- [Information given]:
###

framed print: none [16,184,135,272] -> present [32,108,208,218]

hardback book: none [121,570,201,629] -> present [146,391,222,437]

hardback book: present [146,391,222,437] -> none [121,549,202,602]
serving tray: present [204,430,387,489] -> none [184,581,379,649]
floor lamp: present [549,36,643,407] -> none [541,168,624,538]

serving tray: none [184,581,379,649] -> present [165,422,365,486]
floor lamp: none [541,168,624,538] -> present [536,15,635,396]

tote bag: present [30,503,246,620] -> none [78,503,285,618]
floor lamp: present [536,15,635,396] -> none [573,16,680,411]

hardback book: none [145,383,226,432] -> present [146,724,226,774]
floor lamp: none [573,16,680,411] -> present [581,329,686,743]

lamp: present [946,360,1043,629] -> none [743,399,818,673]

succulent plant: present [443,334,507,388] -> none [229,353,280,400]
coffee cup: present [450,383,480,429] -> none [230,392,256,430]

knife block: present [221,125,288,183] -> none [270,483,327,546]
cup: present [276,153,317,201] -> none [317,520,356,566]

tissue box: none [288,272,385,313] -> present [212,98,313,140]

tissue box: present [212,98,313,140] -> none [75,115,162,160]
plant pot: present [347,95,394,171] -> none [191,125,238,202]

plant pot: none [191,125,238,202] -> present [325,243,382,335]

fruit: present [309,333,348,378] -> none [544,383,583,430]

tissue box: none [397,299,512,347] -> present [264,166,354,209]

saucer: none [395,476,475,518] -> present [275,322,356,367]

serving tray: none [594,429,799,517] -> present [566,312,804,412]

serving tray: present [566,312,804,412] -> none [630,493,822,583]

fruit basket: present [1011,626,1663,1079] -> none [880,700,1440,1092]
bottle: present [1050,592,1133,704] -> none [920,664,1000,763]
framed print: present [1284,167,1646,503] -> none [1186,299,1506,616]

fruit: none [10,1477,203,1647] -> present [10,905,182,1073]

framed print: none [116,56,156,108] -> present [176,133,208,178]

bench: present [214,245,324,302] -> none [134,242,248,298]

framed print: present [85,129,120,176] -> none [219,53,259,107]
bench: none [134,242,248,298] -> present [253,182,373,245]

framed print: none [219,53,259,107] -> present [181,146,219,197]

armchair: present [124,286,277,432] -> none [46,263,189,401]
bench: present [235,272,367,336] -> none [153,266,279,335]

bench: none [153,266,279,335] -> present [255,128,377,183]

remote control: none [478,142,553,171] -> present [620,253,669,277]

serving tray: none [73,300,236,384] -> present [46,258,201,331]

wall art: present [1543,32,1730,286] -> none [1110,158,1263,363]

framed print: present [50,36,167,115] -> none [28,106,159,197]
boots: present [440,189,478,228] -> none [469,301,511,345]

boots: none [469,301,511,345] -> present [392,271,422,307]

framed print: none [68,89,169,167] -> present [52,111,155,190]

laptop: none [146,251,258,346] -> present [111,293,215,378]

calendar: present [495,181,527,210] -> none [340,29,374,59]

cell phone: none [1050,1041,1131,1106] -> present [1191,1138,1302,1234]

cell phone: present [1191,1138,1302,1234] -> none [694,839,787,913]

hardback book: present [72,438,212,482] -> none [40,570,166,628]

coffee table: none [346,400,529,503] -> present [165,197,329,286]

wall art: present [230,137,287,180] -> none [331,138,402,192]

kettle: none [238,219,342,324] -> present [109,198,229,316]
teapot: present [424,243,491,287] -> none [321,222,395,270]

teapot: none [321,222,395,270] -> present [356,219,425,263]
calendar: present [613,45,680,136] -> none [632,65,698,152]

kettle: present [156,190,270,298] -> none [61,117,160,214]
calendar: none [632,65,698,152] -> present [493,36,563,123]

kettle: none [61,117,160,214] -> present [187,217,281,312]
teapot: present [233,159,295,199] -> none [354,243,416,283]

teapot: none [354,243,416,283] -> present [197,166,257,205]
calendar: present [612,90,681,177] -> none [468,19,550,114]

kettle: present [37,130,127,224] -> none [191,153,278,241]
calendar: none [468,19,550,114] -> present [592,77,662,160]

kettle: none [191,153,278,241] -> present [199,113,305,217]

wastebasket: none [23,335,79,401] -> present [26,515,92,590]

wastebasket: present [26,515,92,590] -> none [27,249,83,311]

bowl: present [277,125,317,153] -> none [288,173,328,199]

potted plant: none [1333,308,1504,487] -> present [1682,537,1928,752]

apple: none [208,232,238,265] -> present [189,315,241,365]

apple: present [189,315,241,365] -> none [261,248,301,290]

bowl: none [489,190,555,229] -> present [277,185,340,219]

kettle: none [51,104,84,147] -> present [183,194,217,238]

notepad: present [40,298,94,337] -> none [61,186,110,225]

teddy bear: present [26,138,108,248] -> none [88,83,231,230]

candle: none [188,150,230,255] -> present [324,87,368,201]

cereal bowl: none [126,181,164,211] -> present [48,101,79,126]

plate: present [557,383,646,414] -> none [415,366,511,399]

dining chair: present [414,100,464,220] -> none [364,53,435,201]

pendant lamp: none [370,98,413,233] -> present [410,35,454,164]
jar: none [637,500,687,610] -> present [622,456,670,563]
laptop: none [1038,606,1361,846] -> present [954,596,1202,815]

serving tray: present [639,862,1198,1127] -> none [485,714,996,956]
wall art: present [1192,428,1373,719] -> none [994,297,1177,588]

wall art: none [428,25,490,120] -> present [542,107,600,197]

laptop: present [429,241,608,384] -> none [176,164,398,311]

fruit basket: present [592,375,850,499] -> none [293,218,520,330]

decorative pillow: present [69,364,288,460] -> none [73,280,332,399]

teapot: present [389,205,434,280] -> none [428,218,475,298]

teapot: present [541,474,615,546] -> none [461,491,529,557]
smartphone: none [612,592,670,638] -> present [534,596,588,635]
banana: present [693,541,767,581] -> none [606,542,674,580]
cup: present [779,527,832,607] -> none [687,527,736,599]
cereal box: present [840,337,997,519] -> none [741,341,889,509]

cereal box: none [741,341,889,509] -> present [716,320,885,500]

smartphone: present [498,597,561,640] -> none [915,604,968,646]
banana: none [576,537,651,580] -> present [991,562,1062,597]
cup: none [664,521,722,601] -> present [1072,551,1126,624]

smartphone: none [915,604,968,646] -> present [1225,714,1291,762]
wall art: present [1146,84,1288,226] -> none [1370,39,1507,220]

###

Copy down the whole of the data above, matching it exactly.

framed print: none [16,184,135,272] -> present [32,108,208,218]

hardback book: none [121,570,201,629] -> present [146,391,222,437]

hardback book: present [146,391,222,437] -> none [121,549,202,602]
serving tray: present [204,430,387,489] -> none [184,581,379,649]
floor lamp: present [549,36,643,407] -> none [541,168,624,538]

serving tray: none [184,581,379,649] -> present [165,422,365,486]
floor lamp: none [541,168,624,538] -> present [536,15,635,396]

tote bag: present [30,503,246,620] -> none [78,503,285,618]
floor lamp: present [536,15,635,396] -> none [573,16,680,411]

hardback book: none [145,383,226,432] -> present [146,724,226,774]
floor lamp: none [573,16,680,411] -> present [581,329,686,743]

lamp: present [946,360,1043,629] -> none [743,399,818,673]

succulent plant: present [443,334,507,388] -> none [229,353,280,400]
coffee cup: present [450,383,480,429] -> none [230,392,256,430]

knife block: present [221,125,288,183] -> none [270,483,327,546]
cup: present [276,153,317,201] -> none [317,520,356,566]

tissue box: none [288,272,385,313] -> present [212,98,313,140]

tissue box: present [212,98,313,140] -> none [75,115,162,160]
plant pot: present [347,95,394,171] -> none [191,125,238,202]

plant pot: none [191,125,238,202] -> present [325,243,382,335]

fruit: present [309,333,348,378] -> none [544,383,583,430]

tissue box: none [397,299,512,347] -> present [264,166,354,209]

saucer: none [395,476,475,518] -> present [275,322,356,367]

serving tray: none [594,429,799,517] -> present [566,312,804,412]

serving tray: present [566,312,804,412] -> none [630,493,822,583]

fruit basket: present [1011,626,1663,1079] -> none [880,700,1440,1092]
bottle: present [1050,592,1133,704] -> none [920,664,1000,763]
framed print: present [1284,167,1646,503] -> none [1186,299,1506,616]

fruit: none [10,1477,203,1647] -> present [10,905,182,1073]

framed print: none [116,56,156,108] -> present [176,133,208,178]

bench: present [214,245,324,302] -> none [134,242,248,298]

framed print: present [85,129,120,176] -> none [219,53,259,107]
bench: none [134,242,248,298] -> present [253,182,373,245]

framed print: none [219,53,259,107] -> present [181,146,219,197]

armchair: present [124,286,277,432] -> none [46,263,189,401]
bench: present [235,272,367,336] -> none [153,266,279,335]

bench: none [153,266,279,335] -> present [255,128,377,183]

remote control: none [478,142,553,171] -> present [620,253,669,277]

serving tray: none [73,300,236,384] -> present [46,258,201,331]

wall art: present [1543,32,1730,286] -> none [1110,158,1263,363]

framed print: present [50,36,167,115] -> none [28,106,159,197]
boots: present [440,189,478,228] -> none [469,301,511,345]

boots: none [469,301,511,345] -> present [392,271,422,307]

framed print: none [68,89,169,167] -> present [52,111,155,190]

laptop: none [146,251,258,346] -> present [111,293,215,378]

calendar: present [495,181,527,210] -> none [340,29,374,59]

cell phone: none [1050,1041,1131,1106] -> present [1191,1138,1302,1234]

cell phone: present [1191,1138,1302,1234] -> none [694,839,787,913]

hardback book: present [72,438,212,482] -> none [40,570,166,628]

coffee table: none [346,400,529,503] -> present [165,197,329,286]

wall art: present [230,137,287,180] -> none [331,138,402,192]

kettle: none [238,219,342,324] -> present [109,198,229,316]
teapot: present [424,243,491,287] -> none [321,222,395,270]

teapot: none [321,222,395,270] -> present [356,219,425,263]
calendar: present [613,45,680,136] -> none [632,65,698,152]

kettle: present [156,190,270,298] -> none [61,117,160,214]
calendar: none [632,65,698,152] -> present [493,36,563,123]

kettle: none [61,117,160,214] -> present [187,217,281,312]
teapot: present [233,159,295,199] -> none [354,243,416,283]

teapot: none [354,243,416,283] -> present [197,166,257,205]
calendar: present [612,90,681,177] -> none [468,19,550,114]

kettle: present [37,130,127,224] -> none [191,153,278,241]
calendar: none [468,19,550,114] -> present [592,77,662,160]

kettle: none [191,153,278,241] -> present [199,113,305,217]

wastebasket: none [23,335,79,401] -> present [26,515,92,590]

wastebasket: present [26,515,92,590] -> none [27,249,83,311]

bowl: present [277,125,317,153] -> none [288,173,328,199]

potted plant: none [1333,308,1504,487] -> present [1682,537,1928,752]

apple: none [208,232,238,265] -> present [189,315,241,365]

apple: present [189,315,241,365] -> none [261,248,301,290]

bowl: none [489,190,555,229] -> present [277,185,340,219]

kettle: none [51,104,84,147] -> present [183,194,217,238]

notepad: present [40,298,94,337] -> none [61,186,110,225]

teddy bear: present [26,138,108,248] -> none [88,83,231,230]

candle: none [188,150,230,255] -> present [324,87,368,201]

cereal bowl: none [126,181,164,211] -> present [48,101,79,126]

plate: present [557,383,646,414] -> none [415,366,511,399]

dining chair: present [414,100,464,220] -> none [364,53,435,201]

pendant lamp: none [370,98,413,233] -> present [410,35,454,164]
jar: none [637,500,687,610] -> present [622,456,670,563]
laptop: none [1038,606,1361,846] -> present [954,596,1202,815]

serving tray: present [639,862,1198,1127] -> none [485,714,996,956]
wall art: present [1192,428,1373,719] -> none [994,297,1177,588]

wall art: none [428,25,490,120] -> present [542,107,600,197]

laptop: present [429,241,608,384] -> none [176,164,398,311]

fruit basket: present [592,375,850,499] -> none [293,218,520,330]

decorative pillow: present [69,364,288,460] -> none [73,280,332,399]

teapot: present [389,205,434,280] -> none [428,218,475,298]

teapot: present [541,474,615,546] -> none [461,491,529,557]
smartphone: none [612,592,670,638] -> present [534,596,588,635]
banana: present [693,541,767,581] -> none [606,542,674,580]
cup: present [779,527,832,607] -> none [687,527,736,599]
cereal box: present [840,337,997,519] -> none [741,341,889,509]

cereal box: none [741,341,889,509] -> present [716,320,885,500]

smartphone: present [498,597,561,640] -> none [915,604,968,646]
banana: none [576,537,651,580] -> present [991,562,1062,597]
cup: none [664,521,722,601] -> present [1072,551,1126,624]

smartphone: none [915,604,968,646] -> present [1225,714,1291,762]
wall art: present [1146,84,1288,226] -> none [1370,39,1507,220]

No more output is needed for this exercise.